You can use the stack trace to see where the unfreed blocks were allocated. Hopefully this example will help you understand Valgrind messages when you are completing your projects

## Exercise 3: Memory Management

This exercise uses `vector.h`, `test_vector.c`, and `vector.c`, where we provide you with a framework for implementing a variable-length array. This exercise is designed to help familiarize you with C structs and memory management in C.

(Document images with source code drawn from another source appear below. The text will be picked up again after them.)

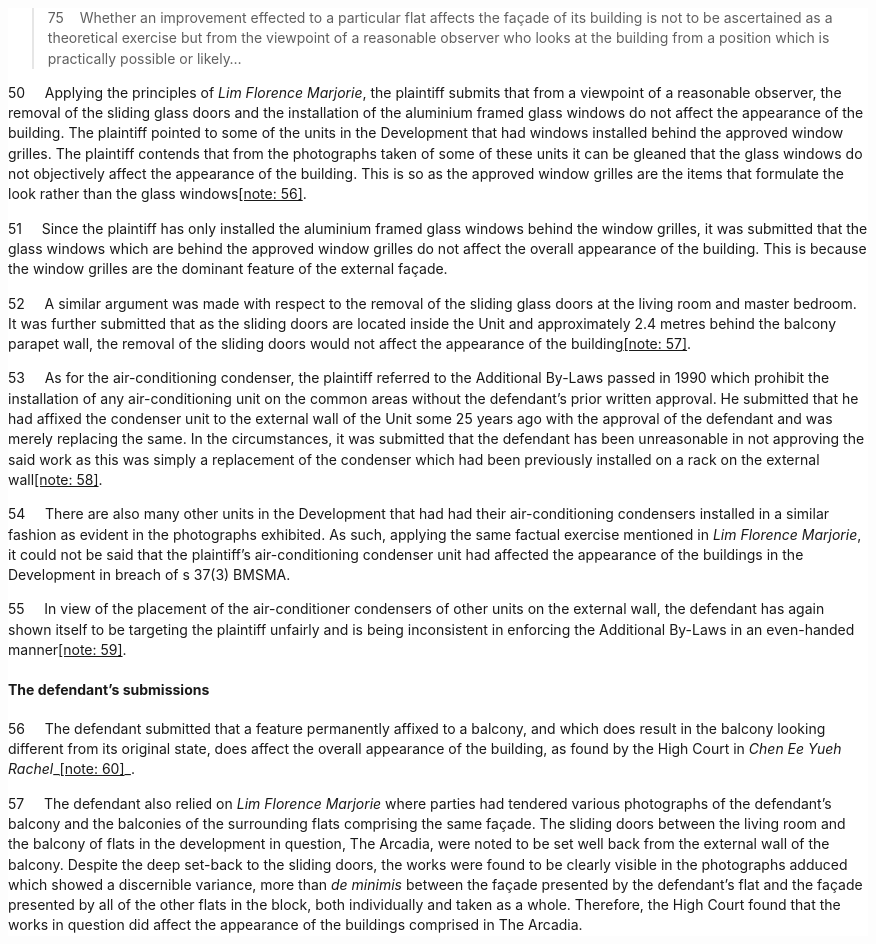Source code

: > 75    Whether an improvement effected to a particular flat affects the façade of its building is not to be ascertained as a theoretical exercise but from the viewpoint of a reasonable observer who looks at the building from a position which is practically possible or likely…

50     Applying the principles of _Lim Florence Marjorie_, the plaintiff submits that from a viewpoint of a reasonable observer, the removal of the sliding glass doors and the installation of the aluminium framed glass windows do not affect the appearance of the building. The plaintiff pointed to some of the units in the Development that had windows installed behind the approved window grilles. The plaintiff contends that from the photographs taken of some of these units it can be gleaned that the glass windows do not objectively affect the appearance of the building. This is so as the approved window grilles are the items that formulate the look rather than the glass windows[\[note: 56\]](#Ftn_56).

51     Since the plaintiff has only installed the aluminium framed glass windows behind the window grilles, it was submitted that the glass windows which are behind the approved window grilles do not affect the overall appearance of the building. This is because the window grilles are the dominant feature of the external façade.

52     A similar argument was made with respect to the removal of the sliding glass doors at the living room and master bedroom. It was further submitted that as the sliding doors are located inside the Unit and approximately 2.4 metres behind the balcony parapet wall, the removal of the sliding doors would not affect the appearance of the building[\[note: 57\]](#Ftn_57).

53     As for the air-conditioning condenser, the plaintiff referred to the Additional By-Laws passed in 1990 which prohibit the installation of any air-conditioning unit on the common areas without the defendant’s prior written approval. He submitted that he had affixed the condenser unit to the external wall of the Unit some 25 years ago with the approval of the defendant and was merely replacing the same. In the circumstances, it was submitted that the defendant has been unreasonable in not approving the said work as this was simply a replacement of the condenser which had been previously installed on a rack on the external wall[\[note: 58\]](#Ftn_58).

54     There are also many other units in the Development that had had their air-conditioning condensers installed in a similar fashion as evident in the photographs exhibited. As such, applying the same factual exercise mentioned in _Lim Florence Marjorie_, it could not be said that the plaintiff’s air-conditioning condenser unit had affected the appearance of the buildings in the Development in breach of s 37(3) BMSMA.

55     In view of the placement of the air-conditioner condensers of other units on the external wall, the defendant has again shown itself to be targeting the plaintiff unfairly and is being inconsistent in enforcing the Additional By-Laws in an even-handed manner[\[note: 59\]](#Ftn_59).

#### The defendant’s submissions

56     The defendant submitted that a feature permanently affixed to a balcony, and which does result in the balcony looking different from its original state, does affect the overall appearance of the building, as found by the High Court in _Chen Ee Yueh Rachel__[\[note: 60\]](#Ftn_60)_.

57     The defendant also relied on _Lim Florence Marjorie_ where parties had tendered various photographs of the defendant’s balcony and the balconies of the surrounding flats comprising the same façade. The sliding doors between the living room and the balcony of flats in the development in question, The Arcadia, were noted to be set well back from the external wall of the balcony. Despite the deep set-back to the sliding doors, the works were found to be clearly visible in the photographs adduced which showed a discernible variance, more than _de minimis_ between the façade presented by the defendant’s flat and the façade presented by all of the other flats in the block, both individually and taken as a whole. Therefore, the High Court found that the works in question did affect the appearance of the buildings comprised in The Arcadia.


[^2]: Affidavit of Chin Cheong filed on 3 November 2021 at page 25
[^3]: An amendment was sought to amend prayer 1 of the OS and allowed by consent on 7 April 2022 as the plaintiff had completed all the works in the Unit by November 2021.
[^4]: P-1 \[5\] and \[63\]
[^5]: P-1 at pages 25 to 33
[^6]: First Affidavit of Tan Jia Wu filed on behalf of the defendant on 21 October 2021 (“D-1”) at paragraphs 5 and 8 (“D-1 \[5\] and \[8\]”)
[^7]: P-1 \[8\]
[^8]: P-1 at page 26
[^9]: P-1 \[10\]
[^10]: P-1 \[10\]; Plaintiff’s 2nd Affidavit filed on 3 November 2021 (“P-2”) at pages 13 to 14; D-1 \[9\]; DS \[10\]
[^11]: D-1 \[9\]
[^12]: P-1 \[10\]
[^13]: P-1 \[11\]
[^14]: P-1 \[5\]
[^15]: P-1 \[12\] and pages 40 and 41
[^16]: P-1 \[13\]
[^17]: P-1 at page 41
[^18]: P-1 \[18\]
[^19]: Mr Loh’s email dated 18 March 2021 to the plaintiff at P-1 page 35
[^20]: P-1 pages 88 to 91
[^21]: P-1 at page 39
[^22]: Plaintiff’s second affidavit filed on 3 November 2021 (“P-2”) at \[10\] – \[13\]
[^23]: P-2 at \[10(b)\] referring to P-1 at page 33
[^24]: Photographs exhibited in P-2 at pages 13 and 14
[^25]: See P-2 at pages 17 to 19
[^26]: P-2 at pages 21 to 32; D-1 at pages 170 to 180
[^27]: P-1 \[51\] to \[53\] and photographs at pages 249 and 250
[^28]: P-1 pages 46 and 90
[^29]: Exhibited in P-1 at “PNS-16”
[^30]: Exhibited in P-1 at “PNS-17”
[^31]: Exhibited in P-1 at “PNS-19”
[^32]: Exhibited in P-1 at “PNS-20”
[^33]: Exhibited in P-1 at “PNS-18”
[^34]: Exhibited in P-1 at “PNS-9”
[^35]: Exhibited in P-1 at “PNS-15”
[^36]: Exhibited in P-1 at “PNS-5”
[^37]: Exhibited in P-1 at “PNS-11”
[^38]: P-1 at page 147
[^39]: Exhibited in P-1 at “PNS-6”
[^40]: Exhibited in P-1 at “PNS-7”
[^41]: Exhibited in P-1 at “PNS-12”
[^42]: Exhibited in P-1 at “PNS-13”
[^43]: Exhibited in P-1 at at “PNS-8”
[^44]: Exhibited in P-1 at “PNS-14”
[^45]: Exhibited in P-1 at “PNS-10”
[^46]: P-1 at pages 127 to 131
[^47]: Exhibited in P-1 at “PNS-23”
[^48]: P-1 at page 240
[^49]: Exhibited in P-1 at “PNS-21”
[^50]: Exhibited in P-1 at “PNS-22”
[^51]: As stated in the letter dated 21 May 2021 from Infinitus Law Corporation at P-1 pages 89 to 90
[^52]: Affidavit of Chin Cheong filed on 3 November 2021 at \[13\] to \[15\] and paragraphs 5.2 and 5.3 of his Surveyor’s Report at page 29 of the affidavit
[^53]: Defendant’s second affidavit filed on 4 January 2022 (“D-2”) at \[4\] to \[5\] and pages 5 to 6
[^54]: P-1 at pages 25 to 32, and specifically at page 29
[^55]: Plaintiff’s Skeletal Submissions dated 11 November 2021 (“PS”) at \[69\] to \[84\]
[^56]: PS \[44\] to \[50\]
[^57]: PS \[51\] to \[53\]
[^58]: PS \[85\] to \[89\]
[^59]: PS \[90\] to \[92\]
[^60]: Defendant’s Written Submissions dated 15 November 2021 (“DS”) at \[44\] to \[46\]
[^61]: DS \[50\]
[^62]: DS \[55\] and \[56\]
[^63]: DS \[58\]
[^64]: DS \[57\]
[^65]: PS \[55\] to \[56\]
[^66]: PS \[57\]
[^67]: PS \[58\] to \[60\]
[^68]: DS \[68\]
[^69]: DS \[70\]
[^70]: D-1 \[5\]
[^71]: Defendant’s Further Written Submissions dated 11 February 2022 (“DFS”) at \[15\]
[^72]: P-1 at page 35
[^73]: Plaintiff’s 2nd Affidavit filed on 3 November 2021 (“P-2”) at \[36\]
[^74]: P-3 \[29\] and \[30\]
[^75]: P-2 at pages 38 and 39
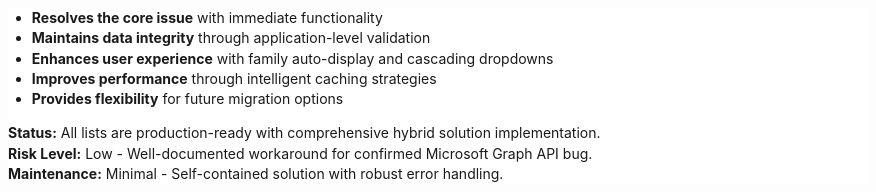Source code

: - **Resolves the core issue** with immediate functionality
- **Maintains data integrity** through application-level validation
- **Enhances user experience** with family auto-display and cascading dropdowns
- **Improves performance** through intelligent caching strategies
- **Provides flexibility** for future migration options

**Status:** All lists are production-ready with comprehensive hybrid solution implementation.  
**Risk Level:** Low - Well-documented workaround for confirmed Microsoft Graph API bug.  
**Maintenance:** Minimal - Self-contained solution with robust error handling.
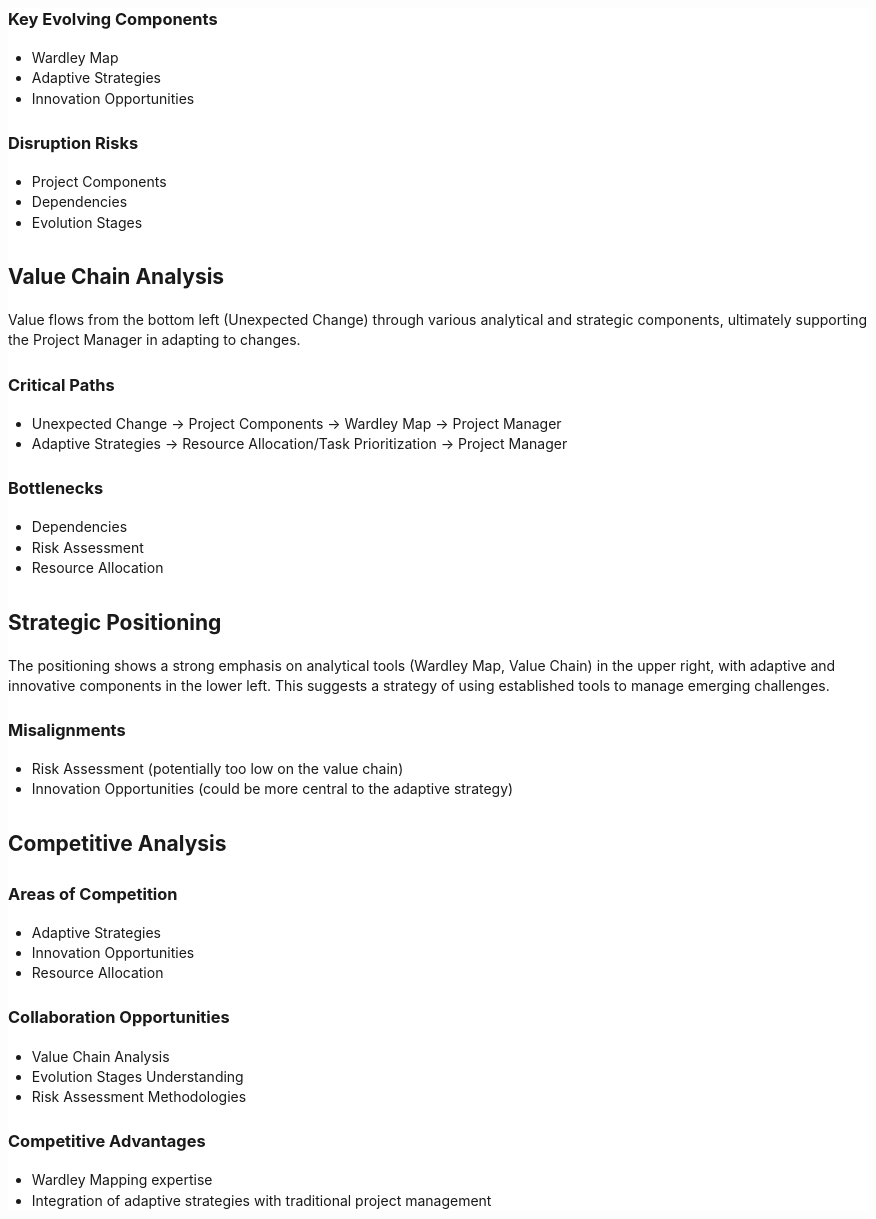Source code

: ### Key Evolving Components
- Wardley Map
- Adaptive Strategies
- Innovation Opportunities

### Disruption Risks
- Project Components
- Dependencies
- Evolution Stages

## Value Chain Analysis

Value flows from the bottom left (Unexpected Change) through various analytical and strategic components, ultimately supporting the Project Manager in adapting to changes.

### Critical Paths
- Unexpected Change -> Project Components -> Wardley Map -> Project Manager
- Adaptive Strategies -> Resource Allocation/Task Prioritization -> Project Manager

### Bottlenecks
- Dependencies
- Risk Assessment
- Resource Allocation

## Strategic Positioning

The positioning shows a strong emphasis on analytical tools (Wardley Map, Value Chain) in the upper right, with adaptive and innovative components in the lower left. This suggests a strategy of using established tools to manage emerging challenges.

### Misalignments
- Risk Assessment (potentially too low on the value chain)
- Innovation Opportunities (could be more central to the adaptive strategy)

## Competitive Analysis

### Areas of Competition
- Adaptive Strategies
- Innovation Opportunities
- Resource Allocation

### Collaboration Opportunities
- Value Chain Analysis
- Evolution Stages Understanding
- Risk Assessment Methodologies

### Competitive Advantages
- Wardley Mapping expertise
- Integration of adaptive strategies with traditional project management
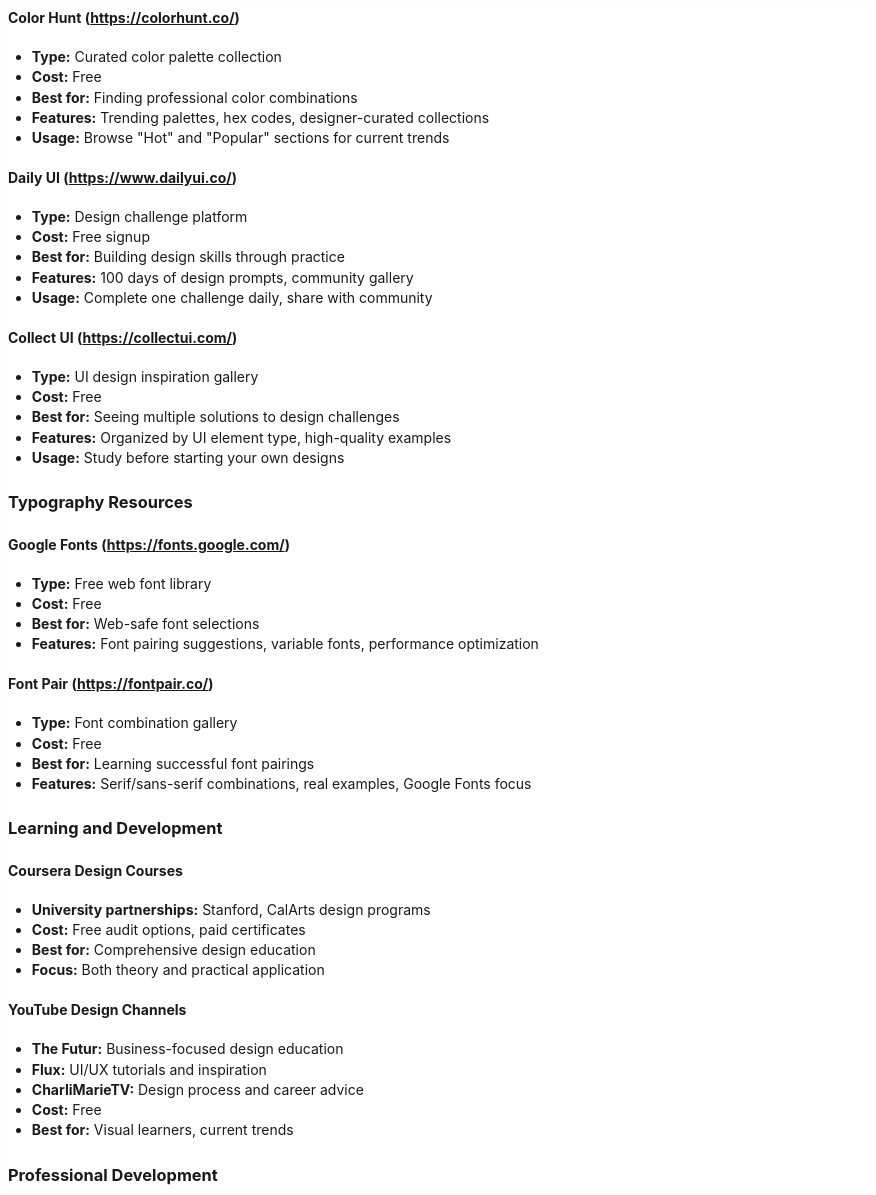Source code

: #### Color Hunt (https://colorhunt.co/)
- **Type:** Curated color palette collection
- **Cost:** Free
- **Best for:** Finding professional color combinations
- **Features:** Trending palettes, hex codes, designer-curated collections
- **Usage:** Browse "Hot" and "Popular" sections for current trends

#### Daily UI (https://www.dailyui.co/)
- **Type:** Design challenge platform
- **Cost:** Free signup
- **Best for:** Building design skills through practice
- **Features:** 100 days of design prompts, community gallery
- **Usage:** Complete one challenge daily, share with community

#### Collect UI (https://collectui.com/)
- **Type:** UI design inspiration gallery
- **Cost:** Free
- **Best for:** Seeing multiple solutions to design challenges
- **Features:** Organized by UI element type, high-quality examples
- **Usage:** Study before starting your own designs

### Typography Resources

#### Google Fonts (https://fonts.google.com/)
- **Type:** Free web font library
- **Cost:** Free
- **Best for:** Web-safe font selections
- **Features:** Font pairing suggestions, variable fonts, performance optimization

#### Font Pair (https://fontpair.co/)
- **Type:** Font combination gallery
- **Cost:** Free
- **Best for:** Learning successful font pairings
- **Features:** Serif/sans-serif combinations, real examples, Google Fonts focus

### Learning and Development

#### Coursera Design Courses
- **University partnerships:** Stanford, CalArts design programs
- **Cost:** Free audit options, paid certificates
- **Best for:** Comprehensive design education
- **Focus:** Both theory and practical application

#### YouTube Design Channels
- **The Futur:** Business-focused design education
- **Flux:** UI/UX tutorials and inspiration  
- **CharliMarieTV:** Design process and career advice
- **Cost:** Free
- **Best for:** Visual learners, current trends

### Professional Development
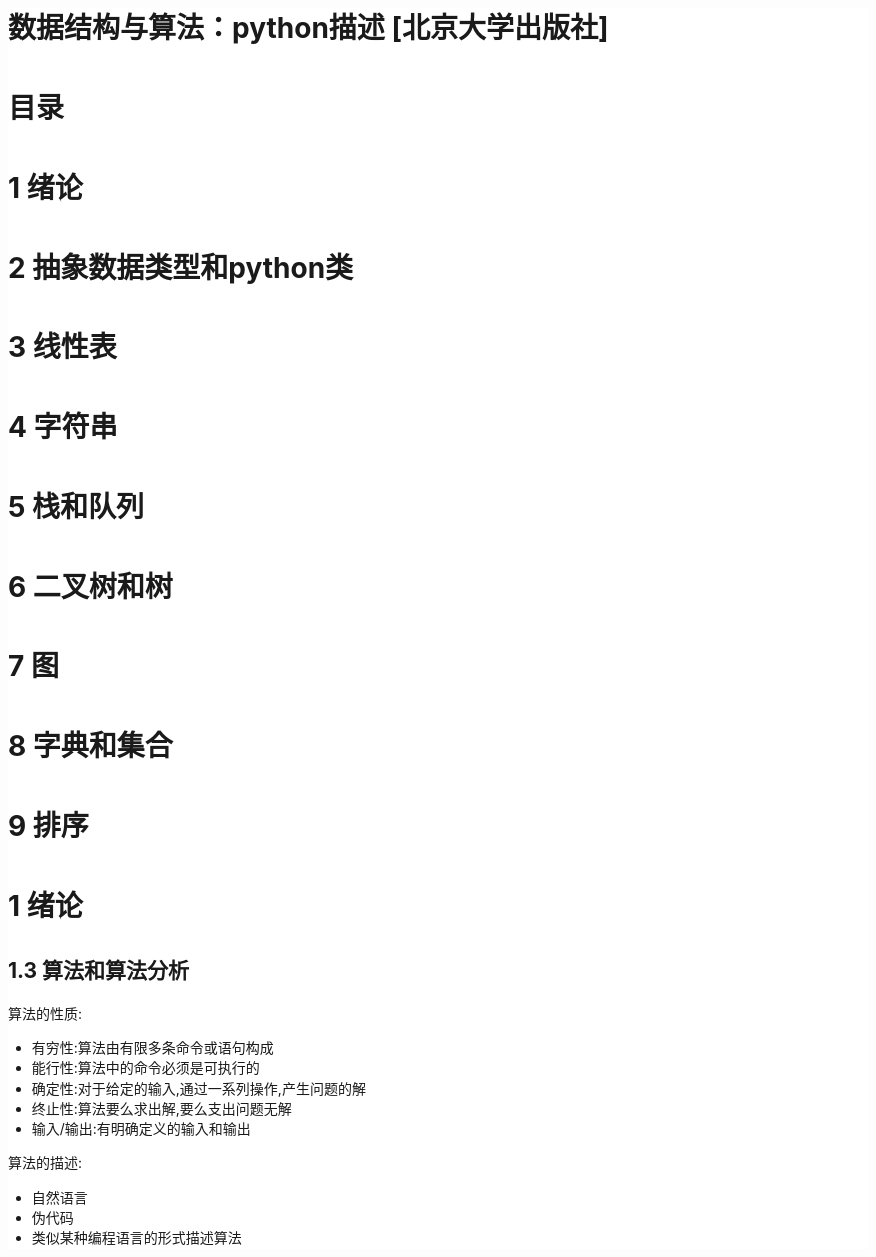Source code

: # 数据结构与算法：python描述 [北京大学出版社]

# 目录

# 1 绪论

# 2 抽象数据类型和python类

# 3 线性表

# 4 字符串

# 5 栈和队列

# 6 二叉树和树

# 7 图

# 8 字典和集合

# 9 排序

# 1 绪论

## 1.3 算法和算法分析

算法的性质:

- 有穷性:算法由有限多条命令或语句构成
- 能行性:算法中的命令必须是可执行的
- 确定性:对于给定的输入,通过一系列操作,产生问题的解
- 终止性:算法要么求出解,要么支出问题无解
- 输入/输出:有明确定义的输入和输出

算法的描述:

- 自然语言
- 伪代码
- 类似某种编程语言的形式描述算法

1. Try to explain why `bad_vector_new()` and `also_bad_vector_new()` are bad. Hint: One of these functions will actually run correctly (assuming correctly modified `vector_new`, `vector_set`, etc.) but there may be other problems. We have provided the reasons here, so you can verify your understanding

bad_vector_new() The vector is created on the stack, instead of the heap. All memory stored on the stack gets freed as soon as that function finishes running, so when the function returns, we lose the vector we constructed.
also_bad_vector_new() While this does work, it is rather inefficient. The vector object is a "Big" thing, so when we return it, we need to copy a lot of data from the return value to the calling frame. Instead, it is generally better practice to store structs on the heap, and pass around pointers, as pointers are a fixed, "Small" size.
2. Fill in the functions `vector_new()`, `vector_get()`, `vector_delete()`, and `vector_set()` in `vector.c` so that our test code `test_vector.c` runs without any memory management errors.

Comments in the code describe how the functions should work. Look at the functions we've filled in to see how the data structures should be used. For consistency, it is assumed that all entries in the vector are 0 unless set by the user. Keep this in mind as `malloc()` does not zero out the memory it allocates.

Test your implementation of `vector_new()`, `vector_get()`, `vector_delete()`, and `vector_set()` for both correctness and memory management (details below).

``````# 1) to check correctness
make vector
./vector

# 2) to check memory management using Valgrind:
valgrind ./vector
``````

Any number of suppressed errors is fine; they do not affect us.

Feel free to also use CGDB to debug your code.

## Exercise 4

Please fill out this short survey about your experience with the lab. Your responses will be used to improve the lab in the future. The survey will be collecting your email to verify that you have submitted it, but your responses will be anonymized when the data is analyzed. Thank you!

## Submission

Save, commit, and push your work, then submit to the Lab 2 assignment on Gradescope.